# 5 month old Pit Bull won't eat food



## blstrge (Apr 29, 2008)

I just got my dog three days ago. I know he's adjusting but he won't eat the food I got him. I don't know what he was eating before so I got him a big bag of Purina All Pro. I even got him some Shake Inns to sprinkle on his food to entice him. He's 50 pounds and I know he should be eating better. Any suggestions?


----------



## Darkmoon (Mar 12, 2007)

When I brought home Nubs my 11 month old pit bull, he hated his food so much that he refused to eat at all. He was on Science diet (which is what most rescues use). I ended up feeding him some wet dog food for a day then I put him on Solid Gold (you can get it from Petco) and he's ate like a pig since.

You could also put a small amount of warm water to soften the food and make it smell better.


----------



## blstrge (Apr 29, 2008)

I'll try warm water out for sure. I also heard that Purina is a crapy brand of food. Is it just the fact that Purina isn't a very good tasting food?


----------



## Darkmoon (Mar 12, 2007)

Both. It really isn't a good food. If your dog does well on it great, but you can do better!

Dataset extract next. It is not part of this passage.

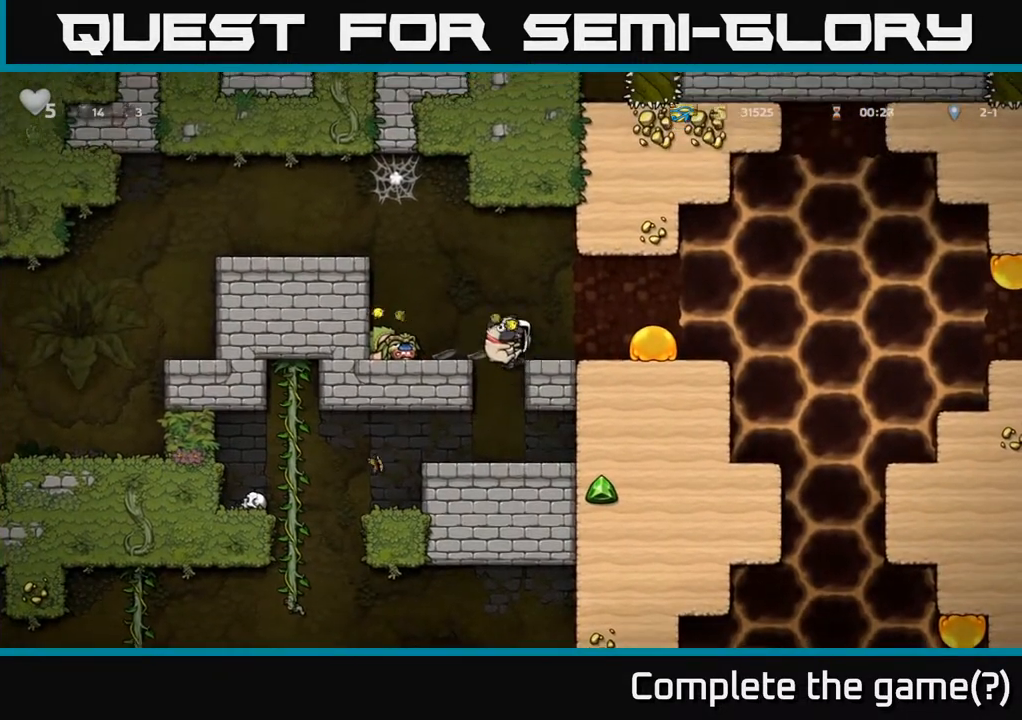
{"buttons": ["DPAD_RIGHT"], "left_stick": "center", "right_stick": "center", "events": [[233, "A", "down"], [450, "A", "up"]]}
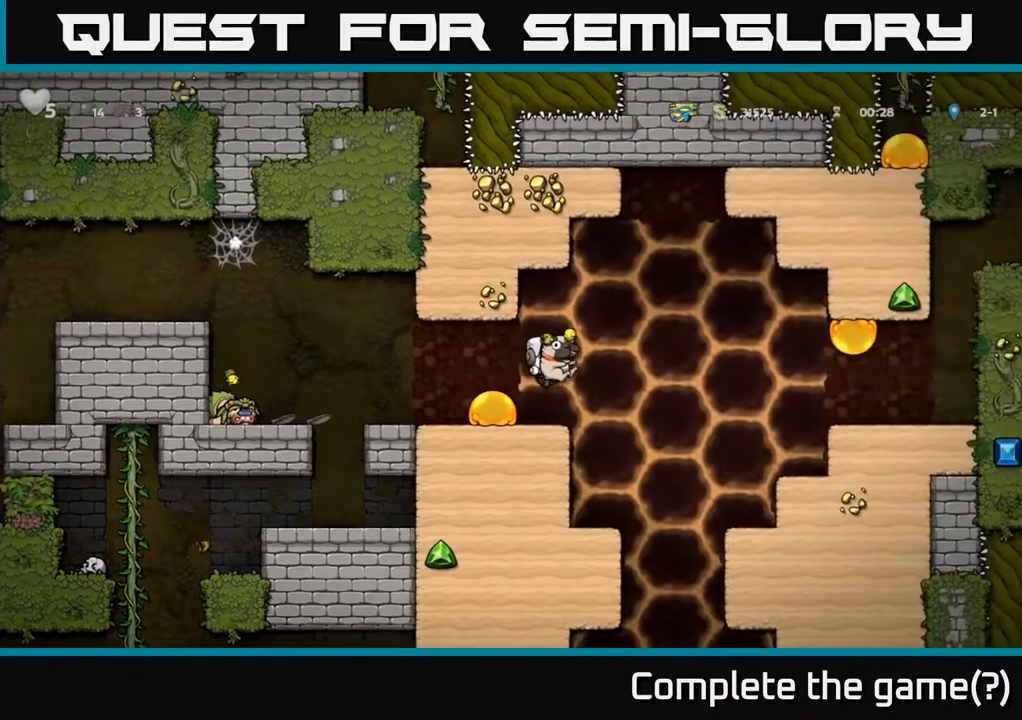
{"buttons": [], "left_stick": "center", "right_stick": "center", "events": [[50, "DPAD_RIGHT", "up"], [100, "DPAD_LEFT", "down"], [233, "DPAD_LEFT", "up"]]}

http://www.dogfoodanalysis.com/dog_food_reviews/

Look at that and go for a 3 star food or above. Also wet food with dry then fadeing out the wet food works well too.


----------



## blstrge (Apr 29, 2008)

I appreciate the advice Darkmoon. I think my dog hates the Purina so I'll stay away from that brand. I'll check out the dog food analysis.


----------



## Spicy1_VV (Jun 1, 2007)

I would follow Darkmoons advice. The warm water can really help and I'd add an egg to and mix it all up. Its helped a couple of mine going from raw back to dry they will eat it like that.


----------